L'histoire est celle de Pink, jeune chanteur qui symbolise en fait Waters lui-même. Sa carrière avance et le star-system le dévore et détruit son mental : mariage raté, fans psychopathes. A cela s'ajoute l'enfance triste de Waters : un père mort au combat avant sa naissance, une mère abusive, et un système scolaire tyrannique. Tout crée une sorte de mur entre Pink/Waters et le reste du monde, et il rêve de voir ce mur s'effondrer.

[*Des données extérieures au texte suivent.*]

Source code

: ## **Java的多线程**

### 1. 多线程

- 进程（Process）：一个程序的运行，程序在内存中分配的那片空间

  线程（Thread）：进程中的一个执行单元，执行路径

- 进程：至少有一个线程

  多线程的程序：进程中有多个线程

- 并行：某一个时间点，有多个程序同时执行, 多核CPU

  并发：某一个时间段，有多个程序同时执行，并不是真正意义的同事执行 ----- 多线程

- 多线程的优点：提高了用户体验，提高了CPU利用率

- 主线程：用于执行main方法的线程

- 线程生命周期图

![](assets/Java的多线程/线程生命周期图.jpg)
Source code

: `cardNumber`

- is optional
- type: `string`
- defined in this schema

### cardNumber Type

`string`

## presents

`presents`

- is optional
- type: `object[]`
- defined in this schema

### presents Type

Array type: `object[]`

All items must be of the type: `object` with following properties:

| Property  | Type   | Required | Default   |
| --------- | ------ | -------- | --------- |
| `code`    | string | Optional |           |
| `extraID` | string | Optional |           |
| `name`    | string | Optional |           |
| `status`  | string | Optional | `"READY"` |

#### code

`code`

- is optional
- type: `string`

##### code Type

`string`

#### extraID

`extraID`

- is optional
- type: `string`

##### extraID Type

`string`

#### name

Bien qu'il intègre quelques éléments extérieurs (des allusions au destin tragique de Syd Barrett, une critique des dictatures et de la violence des médias...), l'aspect autobiographique est évident, mais il ne dessert en rien l'album. Bien au contraire, Waters a vraiment mis tout son cœur et toute son âme dans ce disque qui n'a rien volé de son succès. Toute cette histoire dingue tient musicalement en place, les chansons s'enchaînent avec fluidité. On y croise du poétique ("Nobody Home"), du hard ("In the Flesh", titanesque ouverture), du planant typiquement floydien ("Comfortably Numb", l'un des meilleurs morceaux de toute l'histoire du groupe, et qui fut composé par Gilmour)... Le disque finit par "the Trial", un baroque édifice musical aux accents de glamour symphonique. Ce morceaux extraordinaire doit beaucoup au chef d'orchestre Michael Kamen, un génie contemporain qui fit de l'or de tout ce qu'il a touché.
"The Wall" n'est en rien le monument d'orgueil que certains ont voulu laisser croire. Si Waters est incontestablement le capitaine qui a sabordé le navire Pink Floyd, il signe ici un chef d'oeuvre incontournable pour tout amateur de rock.